All pictures are to be skipped; retype only the lines from the top of the entries through the line with "complications. Unmanaged personal", both included.

----------

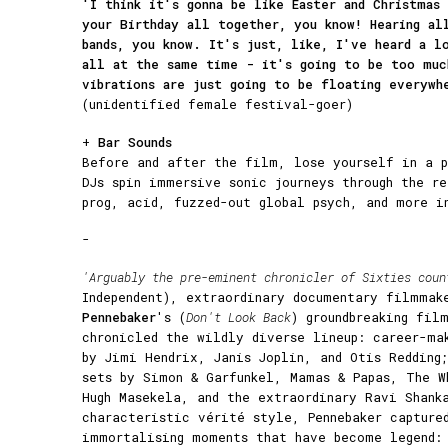
'I think it's gonna be like Easter and Christmas 
your Birthday all together, you know! Hearing al
bands, you know. It's just, like, I've heard a l
all at the same time - it's going to be too muc
vibrations are just going to be floating everywh
(unidentified female festival-goer)
+
Bar Sounds
Before and after the film, lose yourself in a p
DJs spin immersive sonic journeys through the r
prog, acid, fuzzed-out global psych, and more i
-
'Arguably the pre-eminent chronicler of Sixties coun
Independent), extraordinary documentary filmma
Pennebaker
's (
Don't Look Back
) groundbreaking fil
chronicled the wildly diverse lineup: career-ma
by Jimi Hendrix, Janis Joplin, and Otis Redding;
sets by Simon & Garfunkel, Mamas & Papas, The W
Hugh Masekela, and the extraordinary Ravi Shank
characteristic vérité style, Pennebaker capture
immortalising moments that have become legend: 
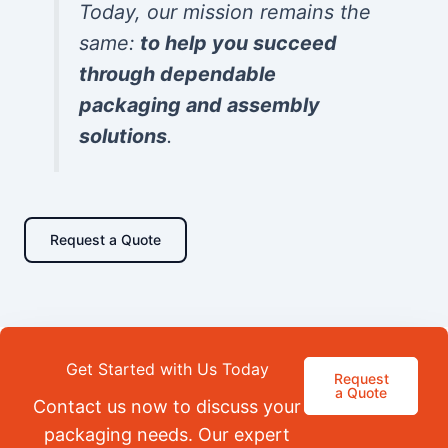
Today, our mission remains the
same:
to help you succeed
through dependable
packaging and assembly
solutions
.
Request a Quote
Get Started with Us Today
Request
a Quote
Contact us now to discuss your
packaging needs. Our expert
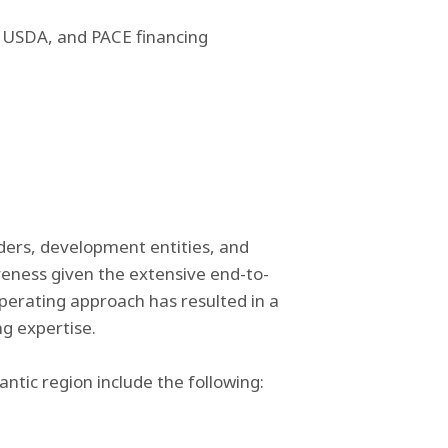
A, USDA, and PACE financing
nders, development entities, and
veness given the extensive end-to-
operating approach has resulted in a
ing expertise.
ntic region include the following:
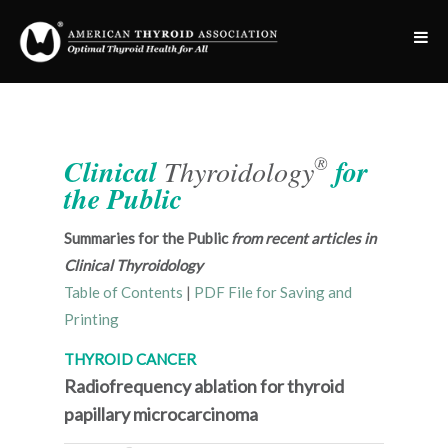
®
Clinical
Thyroidology
for
the Public
Summaries for the Public
from recent articles in
Clinical Thyroidology
Table of Contents
|
PDF File for Saving and
Printing
THYROID CANCER
Radiofrequency ablation for thyroid
papillary microcarcinoma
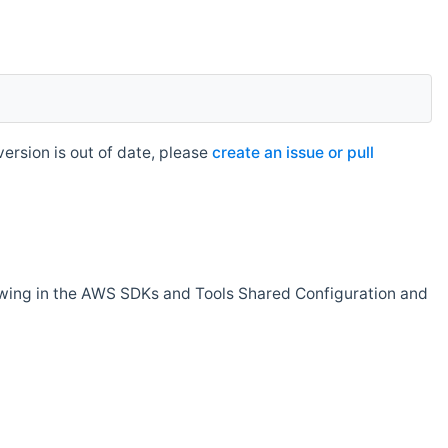
rsion is out of date, please
create an issue or pull
owing in the AWS SDKs and Tools Shared Configuration and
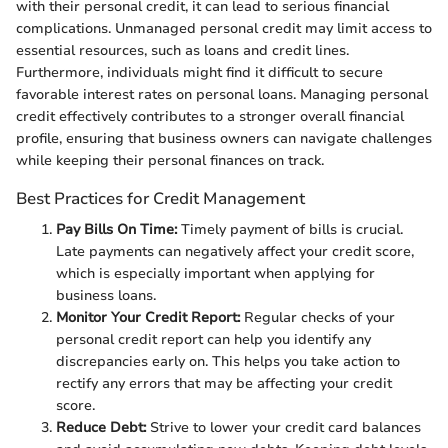
with their personal credit, it can lead to serious financial
complications. Unmanaged personal credit may limit access to
essential resources, such as loans and credit lines.
Furthermore, individuals might find it difficult to secure
favorable interest rates on personal loans. Managing personal
credit effectively contributes to a stronger overall financial
profile, ensuring that business owners can navigate challenges
while keeping their personal finances on track.
Best Practices for Credit Management
Pay Bills On Time:
Timely payment of bills is crucial.
Late payments can negatively affect your credit score,
which is especially important when applying for
business loans.
Monitor Your Credit Report:
Regular checks of your
personal credit report can help you identify any
discrepancies early on. This helps you take action to
rectify any errors that may be affecting your credit
score.
Reduce Debt:
Strive to lower your credit card balances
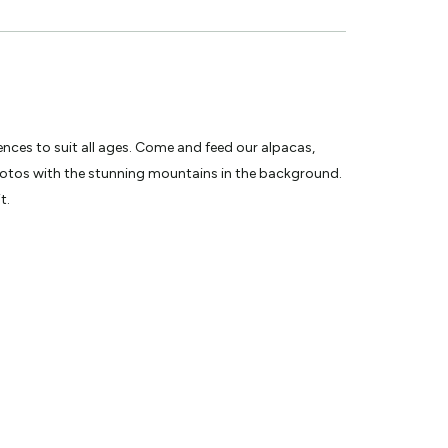
ences to suit all ages. Come and feed our alpacas,
photos with the stunning mountains in the background.
t.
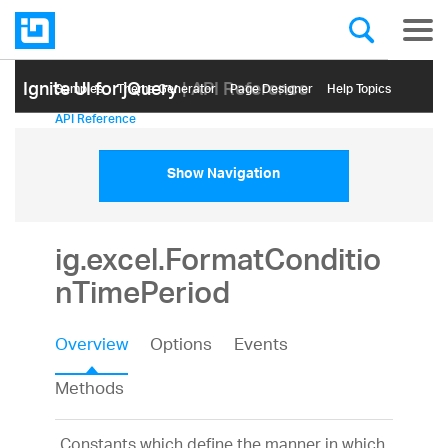
Ignite UI for jQuery
| API Reference
Samples
Themе Generator
Page Designer
Help Topics
API Reference
Show Navigation
ig.excel.FormatConditio
nTimePeriod
Overview
Options
Events
Methods
Constants which define the manner in which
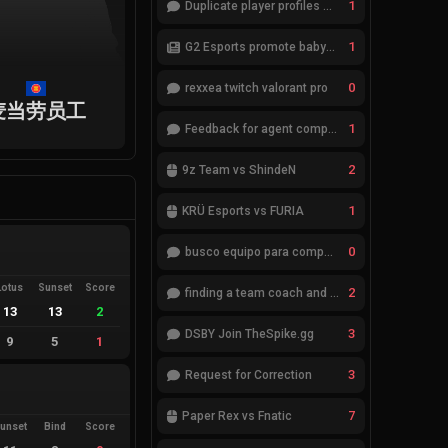
1
Duplicate player profiles – please merge
1
G2 Esports promote babybay to the starting lineup
0
rexxea twitch valorant pro
麦当劳员工
1
Feedback for agent compositions (/valorant-stats/agents-compositions)
2
9z Team vs ShindeN
1
KRÜ Esports vs FURIA
0
busco equipo para competir en eventos
Lotus
Sunset
Score
2
finding a team coach and analyst
13
13
2
3
DSBY Join TheSpike.gg
9
5
1
3
Request for Correction
7
Paper Rex vs Fnatic
unset
Bind
Score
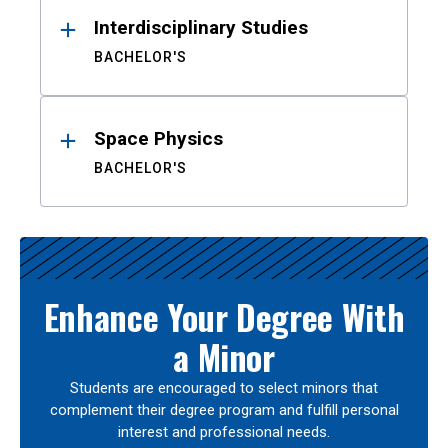
Interdisciplinary Studies
BACHELOR'S
Space Physics
BACHELOR'S
Enhance Your Degree With
a Minor
Students are encouraged to select minors that
complement their degree program and fulfill personal
interest and professional needs.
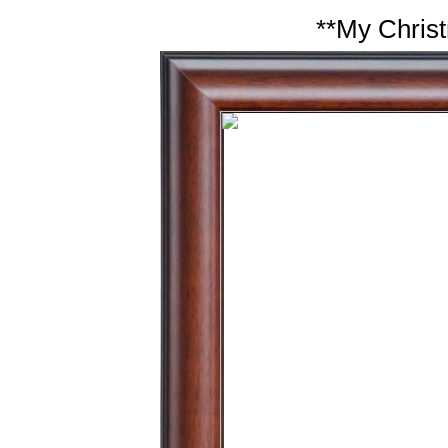
**My Christ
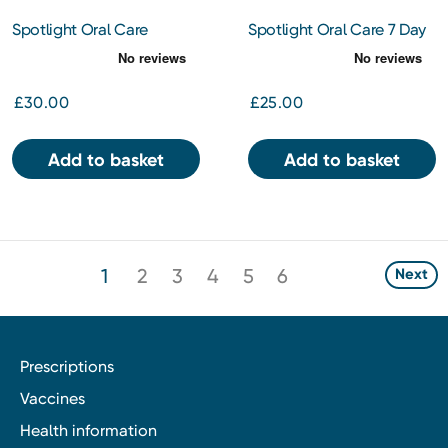
Spotlight Oral Care
Spotlight Oral Care 7 Day
Diamond PAP Teeth
Ultra Teeth Whitening
Whitening Powder 15g
Strips
£30.00
£25.00
Add to basket
Add to basket
1
2
3
4
5
6
Next
Prescriptions
Vaccines
Health information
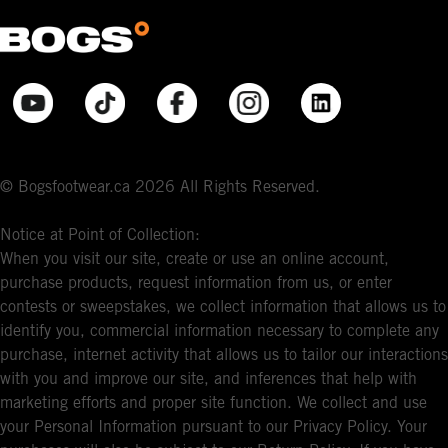
© Bogsfootwear.ca 2026 All Rights Reserved.
Notice at Point of Collection:
When you visit our site, create or use an online account,
purchase products, request information from us, or enter
contests or sweepstakes, we collect information that allows us to
identify you, commercial information necessary to complete any
purchase, internet activity that allows us to tailor our interactions
with you and improve our site, and inferences that help with
marketing efforts and proper site function. We collect and use
your Personal Information pursuant to our Privacy Policy. Your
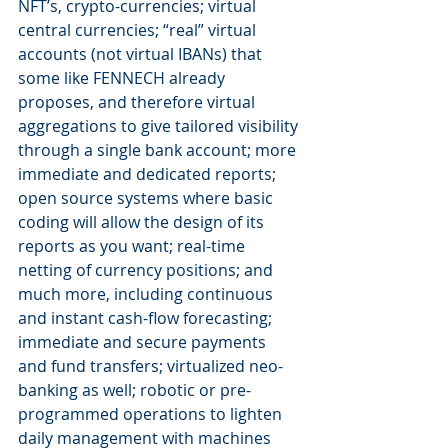
NFT’s, crypto-currencies; virtual 
central currencies; “real” virtual 
accounts (not virtual IBANs) that 
some like FENNECH already 
proposes, and therefore virtual 
aggregations to give tailored visibility 
through a single bank account; more 
immediate and dedicated reports; 
open source systems where basic 
coding will allow the design of its 
reports as you want; real-time 
netting of currency positions; and 
much more, including continuous 
and instant cash-flow forecasting; 
immediate and secure payments 
and fund transfers; virtualized neo-
banking as well; robotic or pre-
programmed operations to lighten 
daily management with machines 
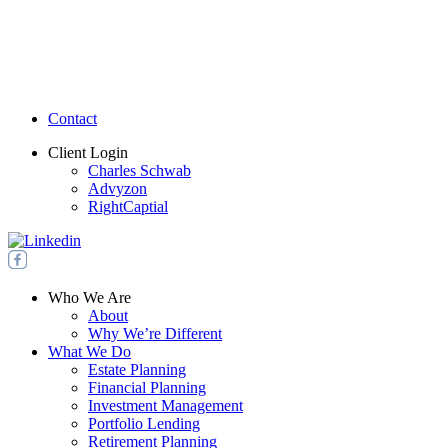
Contact
Client Login
Charles Schwab
Advyzon
RightCaptial
Who We Are
About
Why We’re Different
What We Do
Estate Planning
Financial Planning
Investment Management
Portfolio Lending
Retirement Planning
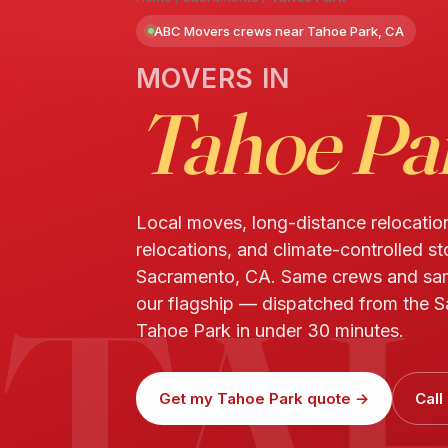
ABC Movers crews near Tahoe Park, CA
MOVERS IN
Tahoe Pa
Local moves, long-distance relocatio
relocations, and climate-controlled s
TA
Sacramento, CA. Same crews and sa
our flagship — dispatched from the S
Tahoe Park in under 30 minutes.
Get my Tahoe Park quote →
Call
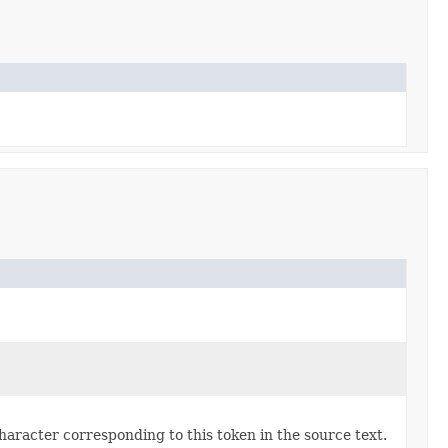
character corresponding to this token in the source text.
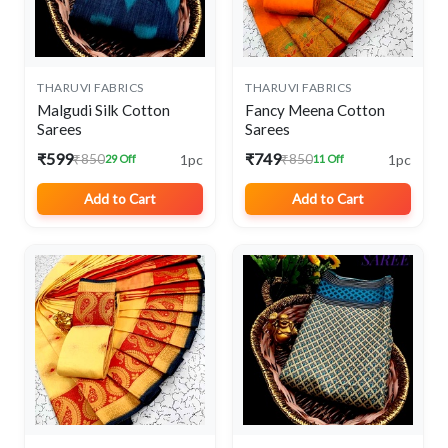
THARUVI FABRICS
THARUVI FABRICS
Malgudi Silk Cotton
Fancy Meena Cotton
Sarees
Sarees
₹599
₹749
1pc
1pc
₹850
₹850
29 Off
11 Off
Add to Cart
Add to Cart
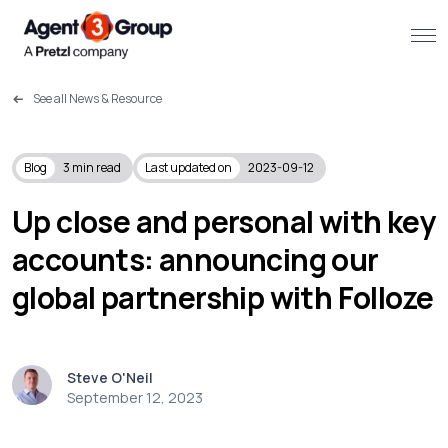
See all News & Resource
About
Challenges we solve
Blog
3
min read
Last updated on
2023-09-12
Solutions
Up close and personal with key
accounts: announcing our
What we do
global partnership with Folloze
Our Work
Resources
Steve O'Neil
September 12, 2023
Contact us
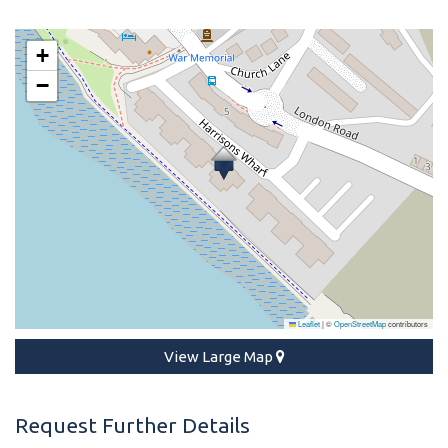
+
−
Leaflet
|
©
OpenStreetMap
contributors
View Large Map
Request Further Details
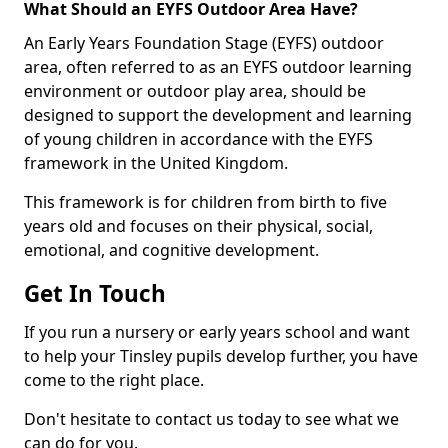
What Should an EYFS Outdoor Area Have?
An Early Years Foundation Stage (EYFS) outdoor
area, often referred to as an EYFS outdoor learning
environment or outdoor play area, should be
designed to support the development and learning
of young children in accordance with the EYFS
framework in the United Kingdom.
This framework is for children from birth to five
years old and focuses on their physical, social,
emotional, and cognitive development.
Get In Touch
If you run a nursery or early years school and want
to help your Tinsley pupils develop further, you have
come to the right place.
Don't hesitate to contact us today to see what we
can do for you.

----------

▶ Answer to this exercise:
'I think it's gonna be like Easter and Christmas 
your Birthday all together, you know! Hearing al
bands, you know. It's just, like, I've heard a l
all at the same time - it's going to be too muc
vibrations are just going to be floating everywh
(unidentified female festival-goer)
+
Bar Sounds
Before and after the film, lose yourself in a p
DJs spin immersive sonic journeys through the r
prog, acid, fuzzed-out global psych, and more i
-
'Arguably the pre-eminent chronicler of Sixties coun
Independent), extraordinary documentary filmma
Pennebaker
's (
Don't Look Back
) groundbreaking fil
chronicled the wildly diverse lineup: career-ma
by Jimi Hendrix, Janis Joplin, and Otis Redding;
sets by Simon & Garfunkel, Mamas & Papas, The W
Hugh Masekela, and the extraordinary Ravi Shank
characteristic vérité style, Pennebaker capture
immortalising moments that have become legend: 
Today, our mission remains the
same:
to help you succeed
through dependable
packaging and assembly
solutions
.
Request a Quote
Get Started with Us Today
Request
a Quote
Contact us now to discuss your
packaging needs. Our expert
A, USDA, and PACE financing
nders, development entities, and
veness given the extensive end-to-
operating approach has resulted in a
ing expertise.
ntic region include the following:
®
Clinical
Thyroidology
for
the Public
Summaries for the Public
from recent articles in
Clinical Thyroidology
Table of Contents
|
PDF File for Saving and
Printing
THYROID CANCER
Radiofrequency ablation for thyroid
papillary microcarcinoma
rsion is out of date, please
create an issue or pull
owing in the AWS SDKs and Tools Shared Configuration and
with their personal credit, it can lead to serious financial
complications. Unmanaged personal credit may limit access to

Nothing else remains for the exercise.